- TASK TO COMPLETE:
Lines in which "APERTURE" appears should be pulled from the data below.

....

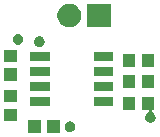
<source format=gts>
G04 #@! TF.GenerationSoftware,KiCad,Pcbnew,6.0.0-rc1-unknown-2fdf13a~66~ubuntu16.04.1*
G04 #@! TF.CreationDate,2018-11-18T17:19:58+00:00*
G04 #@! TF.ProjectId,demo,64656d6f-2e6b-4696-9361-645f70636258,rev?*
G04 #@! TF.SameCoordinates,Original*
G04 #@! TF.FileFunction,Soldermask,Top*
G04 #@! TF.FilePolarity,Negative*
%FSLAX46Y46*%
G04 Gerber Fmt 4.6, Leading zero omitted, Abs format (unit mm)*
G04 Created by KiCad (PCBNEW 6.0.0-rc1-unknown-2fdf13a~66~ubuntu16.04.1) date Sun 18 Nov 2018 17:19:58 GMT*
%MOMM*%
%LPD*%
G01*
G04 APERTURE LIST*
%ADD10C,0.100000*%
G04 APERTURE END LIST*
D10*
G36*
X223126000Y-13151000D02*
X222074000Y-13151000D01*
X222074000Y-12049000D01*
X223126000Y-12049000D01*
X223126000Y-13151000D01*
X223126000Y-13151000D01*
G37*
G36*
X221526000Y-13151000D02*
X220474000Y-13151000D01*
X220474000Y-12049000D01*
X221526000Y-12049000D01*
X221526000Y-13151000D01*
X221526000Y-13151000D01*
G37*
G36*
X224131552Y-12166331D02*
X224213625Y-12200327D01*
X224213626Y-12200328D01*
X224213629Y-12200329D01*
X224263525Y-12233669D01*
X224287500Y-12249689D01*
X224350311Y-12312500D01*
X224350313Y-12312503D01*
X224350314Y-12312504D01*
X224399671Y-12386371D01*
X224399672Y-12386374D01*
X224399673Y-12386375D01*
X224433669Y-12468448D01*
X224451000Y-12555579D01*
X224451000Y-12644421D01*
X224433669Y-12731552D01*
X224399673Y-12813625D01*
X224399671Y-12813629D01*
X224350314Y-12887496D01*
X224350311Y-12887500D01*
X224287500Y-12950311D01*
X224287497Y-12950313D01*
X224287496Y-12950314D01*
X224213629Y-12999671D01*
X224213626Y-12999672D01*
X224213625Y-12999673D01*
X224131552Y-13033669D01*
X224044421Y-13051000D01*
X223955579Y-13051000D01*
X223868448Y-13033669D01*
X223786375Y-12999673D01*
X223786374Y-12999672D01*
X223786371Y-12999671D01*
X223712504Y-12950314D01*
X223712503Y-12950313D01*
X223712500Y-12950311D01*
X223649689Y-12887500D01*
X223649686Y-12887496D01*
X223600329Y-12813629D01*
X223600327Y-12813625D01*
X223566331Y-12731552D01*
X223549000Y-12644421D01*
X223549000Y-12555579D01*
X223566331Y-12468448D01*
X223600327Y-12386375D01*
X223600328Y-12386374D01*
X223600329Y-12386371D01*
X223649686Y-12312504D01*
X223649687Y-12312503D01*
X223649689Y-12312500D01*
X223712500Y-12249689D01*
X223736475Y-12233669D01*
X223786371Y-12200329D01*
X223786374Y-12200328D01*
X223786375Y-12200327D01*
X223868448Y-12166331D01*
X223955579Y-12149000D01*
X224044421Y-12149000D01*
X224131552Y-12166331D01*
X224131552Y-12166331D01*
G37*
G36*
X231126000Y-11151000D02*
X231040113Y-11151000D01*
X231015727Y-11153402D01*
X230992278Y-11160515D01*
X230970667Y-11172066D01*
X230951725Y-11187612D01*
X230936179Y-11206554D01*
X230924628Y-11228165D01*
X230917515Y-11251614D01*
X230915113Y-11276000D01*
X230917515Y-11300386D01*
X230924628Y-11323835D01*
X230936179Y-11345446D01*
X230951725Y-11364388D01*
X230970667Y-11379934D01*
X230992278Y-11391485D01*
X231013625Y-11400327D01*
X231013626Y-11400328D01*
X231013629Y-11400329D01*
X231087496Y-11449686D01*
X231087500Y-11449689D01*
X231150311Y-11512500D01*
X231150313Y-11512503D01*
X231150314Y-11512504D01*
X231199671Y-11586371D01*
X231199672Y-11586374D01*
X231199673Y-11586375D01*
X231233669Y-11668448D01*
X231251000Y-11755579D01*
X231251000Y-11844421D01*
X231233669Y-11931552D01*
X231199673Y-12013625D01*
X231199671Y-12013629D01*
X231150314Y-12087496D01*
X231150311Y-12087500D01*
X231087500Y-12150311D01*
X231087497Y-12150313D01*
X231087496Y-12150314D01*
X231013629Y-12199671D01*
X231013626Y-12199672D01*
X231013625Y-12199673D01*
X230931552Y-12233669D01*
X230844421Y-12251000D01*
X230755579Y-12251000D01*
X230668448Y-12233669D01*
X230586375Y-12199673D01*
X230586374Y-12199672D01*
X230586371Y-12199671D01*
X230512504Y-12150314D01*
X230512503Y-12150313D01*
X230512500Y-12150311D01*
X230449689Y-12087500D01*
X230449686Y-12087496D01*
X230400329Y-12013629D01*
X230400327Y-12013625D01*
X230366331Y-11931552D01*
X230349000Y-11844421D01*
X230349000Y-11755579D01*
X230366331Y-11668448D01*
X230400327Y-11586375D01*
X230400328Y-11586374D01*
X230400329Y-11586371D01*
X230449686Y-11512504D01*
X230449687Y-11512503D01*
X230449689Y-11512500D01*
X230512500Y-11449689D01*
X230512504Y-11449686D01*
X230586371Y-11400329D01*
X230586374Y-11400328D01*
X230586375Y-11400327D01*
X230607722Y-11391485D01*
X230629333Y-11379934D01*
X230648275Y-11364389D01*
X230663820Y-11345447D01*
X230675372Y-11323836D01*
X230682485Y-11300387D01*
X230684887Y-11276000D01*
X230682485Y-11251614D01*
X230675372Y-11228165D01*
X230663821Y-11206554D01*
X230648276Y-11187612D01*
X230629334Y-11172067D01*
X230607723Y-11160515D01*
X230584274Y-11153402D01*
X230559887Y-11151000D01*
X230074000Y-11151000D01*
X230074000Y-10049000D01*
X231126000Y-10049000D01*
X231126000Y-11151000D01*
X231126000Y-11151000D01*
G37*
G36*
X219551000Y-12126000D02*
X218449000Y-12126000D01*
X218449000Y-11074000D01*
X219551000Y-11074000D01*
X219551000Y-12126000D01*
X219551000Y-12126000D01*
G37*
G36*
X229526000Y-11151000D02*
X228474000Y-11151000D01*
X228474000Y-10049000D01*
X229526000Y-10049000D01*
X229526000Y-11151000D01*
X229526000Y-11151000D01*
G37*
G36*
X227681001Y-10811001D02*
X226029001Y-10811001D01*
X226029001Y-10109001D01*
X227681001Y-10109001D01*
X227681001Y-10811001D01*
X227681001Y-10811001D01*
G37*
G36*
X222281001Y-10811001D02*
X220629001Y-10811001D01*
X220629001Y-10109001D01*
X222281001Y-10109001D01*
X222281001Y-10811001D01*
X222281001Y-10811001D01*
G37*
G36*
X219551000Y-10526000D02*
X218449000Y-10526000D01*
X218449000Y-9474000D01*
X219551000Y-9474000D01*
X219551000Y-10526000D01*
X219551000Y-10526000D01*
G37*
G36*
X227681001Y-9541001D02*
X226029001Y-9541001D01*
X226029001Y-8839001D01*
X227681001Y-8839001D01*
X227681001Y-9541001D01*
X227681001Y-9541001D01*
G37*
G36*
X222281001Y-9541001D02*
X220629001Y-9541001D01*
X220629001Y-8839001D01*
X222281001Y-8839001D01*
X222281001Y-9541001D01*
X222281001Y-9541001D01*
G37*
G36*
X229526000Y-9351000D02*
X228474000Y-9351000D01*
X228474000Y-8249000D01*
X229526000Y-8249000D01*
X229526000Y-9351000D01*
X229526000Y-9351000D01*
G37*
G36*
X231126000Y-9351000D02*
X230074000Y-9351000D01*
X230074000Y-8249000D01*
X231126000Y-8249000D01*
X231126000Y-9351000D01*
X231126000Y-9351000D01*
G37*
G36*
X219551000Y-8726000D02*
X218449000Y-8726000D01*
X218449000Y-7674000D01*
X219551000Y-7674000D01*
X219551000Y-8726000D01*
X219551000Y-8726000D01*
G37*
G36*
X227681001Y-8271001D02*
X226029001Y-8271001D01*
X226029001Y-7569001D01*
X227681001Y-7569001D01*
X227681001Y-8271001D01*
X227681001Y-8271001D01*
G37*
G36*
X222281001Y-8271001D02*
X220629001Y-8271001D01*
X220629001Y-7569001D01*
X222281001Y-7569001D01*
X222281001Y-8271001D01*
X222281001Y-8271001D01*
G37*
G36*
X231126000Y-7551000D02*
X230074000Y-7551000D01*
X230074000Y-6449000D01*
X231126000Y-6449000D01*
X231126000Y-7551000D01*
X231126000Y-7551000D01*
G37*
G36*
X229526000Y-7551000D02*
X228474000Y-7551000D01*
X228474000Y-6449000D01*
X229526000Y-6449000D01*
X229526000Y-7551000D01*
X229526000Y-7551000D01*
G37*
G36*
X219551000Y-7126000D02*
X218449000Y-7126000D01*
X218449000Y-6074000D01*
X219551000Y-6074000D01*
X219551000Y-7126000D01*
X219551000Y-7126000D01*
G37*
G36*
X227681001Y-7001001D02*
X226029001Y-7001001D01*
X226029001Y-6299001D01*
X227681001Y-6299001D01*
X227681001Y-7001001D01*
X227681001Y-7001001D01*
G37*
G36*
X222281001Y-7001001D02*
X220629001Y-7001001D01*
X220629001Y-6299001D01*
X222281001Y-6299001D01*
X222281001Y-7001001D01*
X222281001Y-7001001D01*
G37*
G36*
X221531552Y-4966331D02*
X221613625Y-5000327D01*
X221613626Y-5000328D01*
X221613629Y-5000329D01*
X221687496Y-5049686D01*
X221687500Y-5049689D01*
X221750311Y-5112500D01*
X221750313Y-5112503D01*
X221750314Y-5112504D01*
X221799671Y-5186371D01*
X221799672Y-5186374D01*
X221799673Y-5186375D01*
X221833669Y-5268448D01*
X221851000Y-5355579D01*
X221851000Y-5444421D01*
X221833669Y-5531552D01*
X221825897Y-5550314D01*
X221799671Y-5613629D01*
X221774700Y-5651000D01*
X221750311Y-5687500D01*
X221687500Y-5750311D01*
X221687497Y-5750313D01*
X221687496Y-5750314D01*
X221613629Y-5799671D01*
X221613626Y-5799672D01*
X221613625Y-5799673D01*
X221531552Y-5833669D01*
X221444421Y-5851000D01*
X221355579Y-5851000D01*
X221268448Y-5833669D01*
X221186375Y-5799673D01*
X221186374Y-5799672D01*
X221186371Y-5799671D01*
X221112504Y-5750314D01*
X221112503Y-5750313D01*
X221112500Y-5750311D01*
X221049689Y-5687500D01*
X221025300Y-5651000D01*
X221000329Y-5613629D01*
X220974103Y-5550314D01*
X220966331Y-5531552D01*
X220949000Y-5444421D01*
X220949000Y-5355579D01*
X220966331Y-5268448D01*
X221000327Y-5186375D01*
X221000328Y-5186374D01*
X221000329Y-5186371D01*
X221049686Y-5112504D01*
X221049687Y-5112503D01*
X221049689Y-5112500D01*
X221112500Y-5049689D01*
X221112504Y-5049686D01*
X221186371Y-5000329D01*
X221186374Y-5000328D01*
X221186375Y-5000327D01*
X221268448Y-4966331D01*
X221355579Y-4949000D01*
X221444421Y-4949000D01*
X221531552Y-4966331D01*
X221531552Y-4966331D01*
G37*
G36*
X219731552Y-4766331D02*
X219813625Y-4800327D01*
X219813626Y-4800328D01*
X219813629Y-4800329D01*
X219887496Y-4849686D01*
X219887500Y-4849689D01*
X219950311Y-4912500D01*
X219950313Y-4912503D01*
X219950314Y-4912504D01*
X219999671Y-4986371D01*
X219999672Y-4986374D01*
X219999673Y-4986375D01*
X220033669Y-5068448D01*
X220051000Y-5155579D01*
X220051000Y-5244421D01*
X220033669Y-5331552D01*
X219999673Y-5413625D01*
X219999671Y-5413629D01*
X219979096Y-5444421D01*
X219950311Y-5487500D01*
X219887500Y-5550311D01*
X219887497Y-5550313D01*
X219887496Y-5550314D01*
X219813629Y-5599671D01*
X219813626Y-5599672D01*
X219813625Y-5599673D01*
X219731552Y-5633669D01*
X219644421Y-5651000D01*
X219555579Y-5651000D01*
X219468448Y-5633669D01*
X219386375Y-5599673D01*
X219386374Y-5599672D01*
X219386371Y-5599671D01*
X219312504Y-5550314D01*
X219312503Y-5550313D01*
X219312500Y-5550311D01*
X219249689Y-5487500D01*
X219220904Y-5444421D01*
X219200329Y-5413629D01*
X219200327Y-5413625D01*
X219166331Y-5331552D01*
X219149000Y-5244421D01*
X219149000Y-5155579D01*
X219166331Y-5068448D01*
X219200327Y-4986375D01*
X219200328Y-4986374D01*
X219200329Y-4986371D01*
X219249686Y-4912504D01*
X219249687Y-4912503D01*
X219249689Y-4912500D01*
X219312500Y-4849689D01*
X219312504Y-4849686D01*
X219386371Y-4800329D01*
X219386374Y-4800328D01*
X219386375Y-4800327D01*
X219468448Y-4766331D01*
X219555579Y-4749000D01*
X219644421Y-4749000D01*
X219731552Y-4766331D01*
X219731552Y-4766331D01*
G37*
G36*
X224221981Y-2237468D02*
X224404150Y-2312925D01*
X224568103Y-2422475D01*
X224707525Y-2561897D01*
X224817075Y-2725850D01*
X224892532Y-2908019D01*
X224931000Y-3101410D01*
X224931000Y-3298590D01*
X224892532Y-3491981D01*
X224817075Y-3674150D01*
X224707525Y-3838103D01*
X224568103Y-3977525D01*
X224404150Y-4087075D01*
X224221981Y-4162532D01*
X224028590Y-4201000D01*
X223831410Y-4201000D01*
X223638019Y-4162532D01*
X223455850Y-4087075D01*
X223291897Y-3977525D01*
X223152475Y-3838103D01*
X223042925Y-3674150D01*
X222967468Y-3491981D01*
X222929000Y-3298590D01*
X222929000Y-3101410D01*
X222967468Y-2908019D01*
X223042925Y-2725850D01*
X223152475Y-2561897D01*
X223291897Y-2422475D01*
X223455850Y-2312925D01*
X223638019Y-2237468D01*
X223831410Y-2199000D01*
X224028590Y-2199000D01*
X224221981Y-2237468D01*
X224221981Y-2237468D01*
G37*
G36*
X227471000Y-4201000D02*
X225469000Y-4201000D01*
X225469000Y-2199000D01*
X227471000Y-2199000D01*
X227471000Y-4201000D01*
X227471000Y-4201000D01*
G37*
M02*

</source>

....

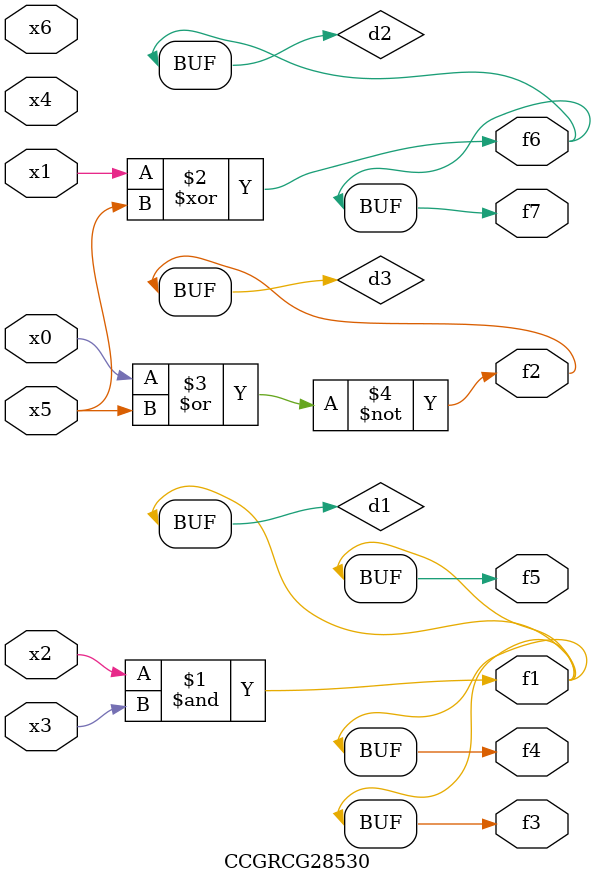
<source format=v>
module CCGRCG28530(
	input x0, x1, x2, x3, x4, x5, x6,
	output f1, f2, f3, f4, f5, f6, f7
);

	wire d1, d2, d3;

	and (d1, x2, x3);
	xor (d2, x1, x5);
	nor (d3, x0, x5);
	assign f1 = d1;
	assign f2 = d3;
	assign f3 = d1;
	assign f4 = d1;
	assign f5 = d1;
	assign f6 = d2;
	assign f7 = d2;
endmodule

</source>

....

- RESULT:
G04 APERTURE LIST*
G04 APERTURE END LIST*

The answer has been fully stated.